==== Input data ====
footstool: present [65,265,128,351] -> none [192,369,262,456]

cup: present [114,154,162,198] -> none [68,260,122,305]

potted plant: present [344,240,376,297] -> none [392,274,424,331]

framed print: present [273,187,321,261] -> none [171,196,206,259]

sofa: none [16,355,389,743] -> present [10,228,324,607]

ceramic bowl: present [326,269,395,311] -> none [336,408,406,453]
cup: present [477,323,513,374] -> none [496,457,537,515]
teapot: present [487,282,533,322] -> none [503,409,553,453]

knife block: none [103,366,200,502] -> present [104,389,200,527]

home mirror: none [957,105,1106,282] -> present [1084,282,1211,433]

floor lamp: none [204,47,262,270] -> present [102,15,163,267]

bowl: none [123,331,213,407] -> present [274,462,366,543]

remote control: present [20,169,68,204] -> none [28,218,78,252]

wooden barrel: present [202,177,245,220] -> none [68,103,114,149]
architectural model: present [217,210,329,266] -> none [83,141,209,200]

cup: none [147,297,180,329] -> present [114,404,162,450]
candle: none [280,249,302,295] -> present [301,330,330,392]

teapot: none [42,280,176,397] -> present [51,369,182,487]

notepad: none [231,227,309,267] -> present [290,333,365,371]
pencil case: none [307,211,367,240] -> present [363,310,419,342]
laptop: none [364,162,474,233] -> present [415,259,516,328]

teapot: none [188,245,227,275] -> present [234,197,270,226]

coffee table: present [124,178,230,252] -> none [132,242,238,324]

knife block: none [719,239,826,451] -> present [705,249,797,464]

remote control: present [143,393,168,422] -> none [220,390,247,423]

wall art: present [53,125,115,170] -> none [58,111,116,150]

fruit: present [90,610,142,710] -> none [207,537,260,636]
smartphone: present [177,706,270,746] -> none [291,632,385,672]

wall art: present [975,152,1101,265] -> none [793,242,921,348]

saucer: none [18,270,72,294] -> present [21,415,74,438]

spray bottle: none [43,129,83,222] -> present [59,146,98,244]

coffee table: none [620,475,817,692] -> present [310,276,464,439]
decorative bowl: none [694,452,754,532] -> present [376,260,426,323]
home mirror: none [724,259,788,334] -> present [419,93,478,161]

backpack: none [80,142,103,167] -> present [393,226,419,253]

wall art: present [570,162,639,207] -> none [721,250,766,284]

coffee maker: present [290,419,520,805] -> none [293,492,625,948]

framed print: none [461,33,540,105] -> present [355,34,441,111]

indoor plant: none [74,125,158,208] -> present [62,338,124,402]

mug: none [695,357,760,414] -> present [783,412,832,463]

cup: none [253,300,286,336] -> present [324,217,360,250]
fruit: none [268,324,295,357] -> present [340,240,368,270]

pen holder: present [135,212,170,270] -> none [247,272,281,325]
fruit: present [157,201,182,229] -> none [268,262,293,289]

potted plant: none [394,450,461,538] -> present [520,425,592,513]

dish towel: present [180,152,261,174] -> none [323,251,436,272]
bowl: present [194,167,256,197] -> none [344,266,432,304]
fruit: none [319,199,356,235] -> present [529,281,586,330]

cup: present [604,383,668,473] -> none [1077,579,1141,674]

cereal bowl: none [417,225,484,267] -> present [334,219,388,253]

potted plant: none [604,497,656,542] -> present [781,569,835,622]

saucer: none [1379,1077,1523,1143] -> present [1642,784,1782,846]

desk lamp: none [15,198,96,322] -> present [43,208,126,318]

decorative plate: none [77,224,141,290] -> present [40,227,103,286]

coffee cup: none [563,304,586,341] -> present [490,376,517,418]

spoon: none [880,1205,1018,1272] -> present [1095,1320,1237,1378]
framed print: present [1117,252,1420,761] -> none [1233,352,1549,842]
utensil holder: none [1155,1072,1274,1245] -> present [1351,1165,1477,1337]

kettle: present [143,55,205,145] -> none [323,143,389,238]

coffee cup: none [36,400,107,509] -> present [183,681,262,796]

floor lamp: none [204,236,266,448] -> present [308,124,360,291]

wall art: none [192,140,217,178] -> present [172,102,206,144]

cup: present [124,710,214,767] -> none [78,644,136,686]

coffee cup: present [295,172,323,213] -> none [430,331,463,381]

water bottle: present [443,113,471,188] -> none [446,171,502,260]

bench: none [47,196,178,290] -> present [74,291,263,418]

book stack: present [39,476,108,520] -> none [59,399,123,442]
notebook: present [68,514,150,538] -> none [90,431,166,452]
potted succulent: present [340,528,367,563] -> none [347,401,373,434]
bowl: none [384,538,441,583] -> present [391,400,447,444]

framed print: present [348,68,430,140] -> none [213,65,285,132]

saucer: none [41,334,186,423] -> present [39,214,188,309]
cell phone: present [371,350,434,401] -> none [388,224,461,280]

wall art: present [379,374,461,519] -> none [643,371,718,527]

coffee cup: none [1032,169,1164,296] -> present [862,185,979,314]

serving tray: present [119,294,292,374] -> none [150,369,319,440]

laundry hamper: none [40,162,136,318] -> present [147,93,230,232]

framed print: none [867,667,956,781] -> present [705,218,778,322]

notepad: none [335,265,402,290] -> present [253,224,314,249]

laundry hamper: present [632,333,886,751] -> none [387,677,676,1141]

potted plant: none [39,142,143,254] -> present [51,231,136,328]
====
◆ What you have to do
Of all the entries above, retype exactly the lines from the line with "framed print: present [1117,252,1420,761]" to the line with "laundry hamper: present", both included, and no others.

◆ Output
framed print: present [1117,252,1420,761] -> none [1233,352,1549,842]
utensil holder: none [1155,1072,1274,1245] -> present [1351,1165,1477,1337]

kettle: present [143,55,205,145] -> none [323,143,389,238]

coffee cup: none [36,400,107,509] -> present [183,681,262,796]

floor lamp: none [204,236,266,448] -> present [308,124,360,291]

wall art: none [192,140,217,178] -> present [172,102,206,144]

cup: present [124,710,214,767] -> none [78,644,136,686]

coffee cup: present [295,172,323,213] -> none [430,331,463,381]

water bottle: present [443,113,471,188] -> none [446,171,502,260]

bench: none [47,196,178,290] -> present [74,291,263,418]

book stack: present [39,476,108,520] -> none [59,399,123,442]
notebook: present [68,514,150,538] -> none [90,431,166,452]
potted succulent: present [340,528,367,563] -> none [347,401,373,434]
bowl: none [384,538,441,583] -> present [391,400,447,444]

framed print: present [348,68,430,140] -> none [213,65,285,132]

saucer: none [41,334,186,423] -> present [39,214,188,309]
cell phone: present [371,350,434,401] -> none [388,224,461,280]

wall art: present [379,374,461,519] -> none [643,371,718,527]

coffee cup: none [1032,169,1164,296] -> present [862,185,979,314]

serving tray: present [119,294,292,374] -> none [150,369,319,440]

laundry hamper: none [40,162,136,318] -> present [147,93,230,232]

framed print: none [867,667,956,781] -> present [705,218,778,322]

notepad: none [335,265,402,290] -> present [253,224,314,249]

laundry hamper: present [632,333,886,751] -> none [387,677,676,1141]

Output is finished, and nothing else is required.